What a Strong Answer Covers

  • Two-phase decomposition: ingestion path vs. scheduled export path, connected by durable storage — and why that separation matters.
  • Data model: record entity with an idempotency key and a clear status lifecycle, plus a batch entity and a record-to-batch mapping for reconciliation.
  • Idempotency at both ends: unique source key + DB constraint on ingest; transactional, exclusive batch assignment on export.
  • Batching with a clear cutoff and a race-free "claim records → assign to batch → flip status" transaction.
  • CSV generation: versioned schema, deterministic ordering, checksum, immutable file stored in object storage before transfer.
  • Transfer reliability: retry with backoff, no file regeneration on retry, atomic remote rename, missed-SLA alerting, and the SFTP/FTPS-over-FTP security stance.
  • Failure analysis of the partial-failure windows (CSV ok / FTP fails; upload ok / status write fails) and how each is made safe.

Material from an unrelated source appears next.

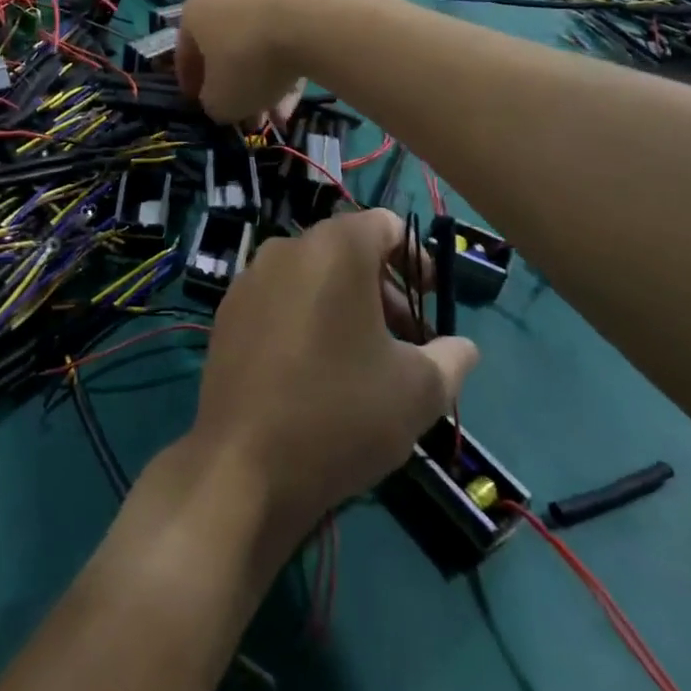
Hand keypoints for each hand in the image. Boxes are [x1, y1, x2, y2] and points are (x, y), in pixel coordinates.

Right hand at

  • Reconciliation against partner ack files and a status update loop for rejects.
  • Observability: the specific metrics and alerts (backlog, missed window, upload failure, validation-spike, reconciliation mismatch).
  • Security/compliance: encryption in transit and at rest, secrets management, least privilege, masking/no-logging of cardholder data, retention.

Follow-up Questions

  • A scheduled batch's FTP upload fails all retries and misses its window. Exactly what state is the batch in, what gets alerted, and how does the next run avoid double-sending or skipping those records?

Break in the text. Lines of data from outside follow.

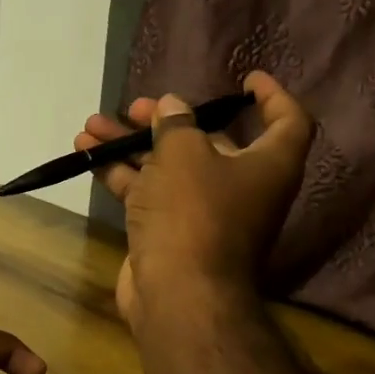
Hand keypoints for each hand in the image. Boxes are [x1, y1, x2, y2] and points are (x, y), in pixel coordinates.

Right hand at [74, 70, 314, 328]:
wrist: (178, 294)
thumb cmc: (194, 213)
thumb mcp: (185, 155)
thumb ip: (176, 124)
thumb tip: (172, 106)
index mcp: (267, 166)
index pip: (288, 122)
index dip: (272, 96)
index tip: (245, 79)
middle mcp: (241, 187)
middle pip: (209, 143)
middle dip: (168, 121)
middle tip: (135, 107)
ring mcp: (203, 212)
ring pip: (168, 167)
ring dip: (131, 144)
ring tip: (92, 126)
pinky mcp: (170, 232)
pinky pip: (147, 192)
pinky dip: (120, 172)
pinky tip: (86, 154)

  • The upload to Mastercard succeeds but your process crashes before recording success. On the next run, how do you determine the file already arrived and avoid the partner processing it twice?
  • Mastercard's ack file reports that 3% of a batch was rejected for a bad reason code. Walk through reconciliation: how do those records get re-validated, re-queued, and exported without re-sending the accepted 97%?
  • Daily volume grows 10x. Which components become bottlenecks first, and how do you scale ingestion, validation, CSV generation, and transfer independently?